CONSIGNE
Extrayez du texte sur la reconnaissance faciale ci-dessous le passage qui va de « Reconnaissance faciale : envisager » à « base de données. », sans y changer un mot.

TEXTE SUPPORT
□ □ □ □
Reconnaissance faciale : envisager le portrait
La France expérimente différents systèmes de reconnaissance faciale. Elle est le premier pays d’Europe à s’y intéresser d’aussi près. Outre le million et demi de caméras de surveillance « classiques » déjà installées sur l’ensemble du territoire français, certaines municipalités enregistrent les visages et comportements pour alimenter et interroger une base de données.
Par ailleurs, le ministère de l’Intérieur a désormais recours à une application de reconnaissance faciale pour certaines démarches administratives. Alors que la surveillance avance à bas bruit dans l’espace public, on se trouve de plus en plus confrontés à un pouvoir sans visage, à l’absence d’interlocuteurs identifiables dans de nombreux rapports sociaux et économiques. Entre contrôle des visages d’un côté et absence de visage de l’autre, des questions éthiques se posent : qu’est-ce qu’un visage dit de la personne qui le porte ? Qu’est-ce qu’il engage dans la relation à l’autre ?
□ □ □ □
DONNÉES DISPONIBLES
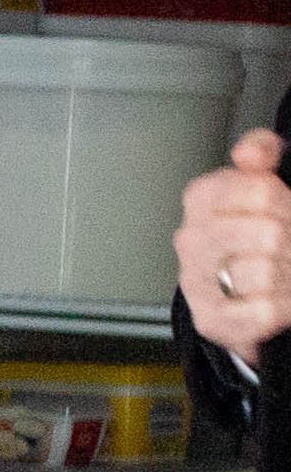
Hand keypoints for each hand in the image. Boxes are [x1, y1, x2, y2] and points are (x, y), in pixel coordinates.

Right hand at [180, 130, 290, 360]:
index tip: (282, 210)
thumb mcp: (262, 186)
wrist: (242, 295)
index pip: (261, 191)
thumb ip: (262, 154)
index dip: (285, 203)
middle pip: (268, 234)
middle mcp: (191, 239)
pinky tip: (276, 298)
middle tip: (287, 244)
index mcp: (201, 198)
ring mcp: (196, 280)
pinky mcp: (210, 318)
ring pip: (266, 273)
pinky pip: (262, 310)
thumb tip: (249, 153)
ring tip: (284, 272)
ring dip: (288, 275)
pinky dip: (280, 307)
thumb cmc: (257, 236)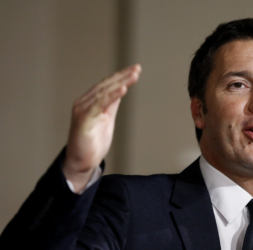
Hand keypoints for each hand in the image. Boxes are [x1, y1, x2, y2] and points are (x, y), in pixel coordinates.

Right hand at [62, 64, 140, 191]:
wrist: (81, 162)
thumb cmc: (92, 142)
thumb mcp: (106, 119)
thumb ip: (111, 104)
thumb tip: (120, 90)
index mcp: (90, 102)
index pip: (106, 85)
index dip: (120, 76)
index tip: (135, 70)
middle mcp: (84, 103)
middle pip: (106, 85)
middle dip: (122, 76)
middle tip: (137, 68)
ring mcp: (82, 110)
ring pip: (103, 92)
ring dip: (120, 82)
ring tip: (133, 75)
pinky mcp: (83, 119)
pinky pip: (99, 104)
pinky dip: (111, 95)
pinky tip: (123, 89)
□ □ □ □
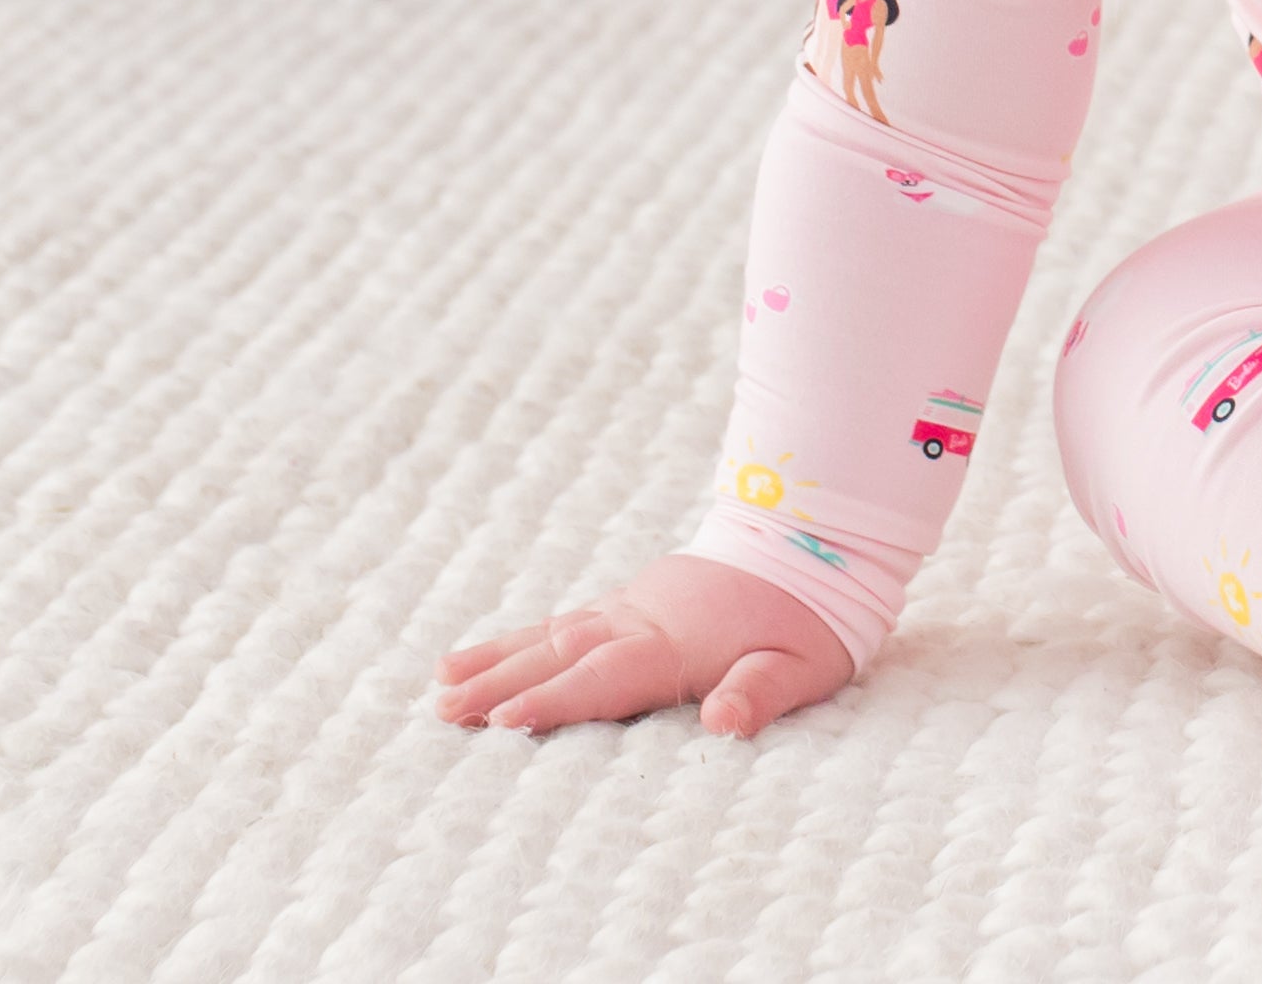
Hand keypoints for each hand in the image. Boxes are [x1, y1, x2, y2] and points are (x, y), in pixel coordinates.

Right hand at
□ □ □ □
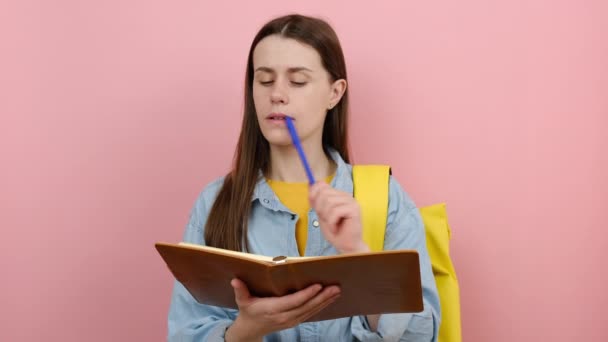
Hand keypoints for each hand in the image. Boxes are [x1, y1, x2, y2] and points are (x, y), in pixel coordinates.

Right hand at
□ □ □ □
RÉPONSE
Reconnaissance faciale : envisager le portrait
La France expérimente différents systèmes de reconnaissance faciale. Elle est le premier pays d’Europe à s’y intéresser d’aussi près. Outre le million et demi de caméras de surveillance « classiques » déjà installées sur l’ensemble du territoire français, certaines municipalités enregistrent les visages et comportements pour alimenter et interroger une base de données.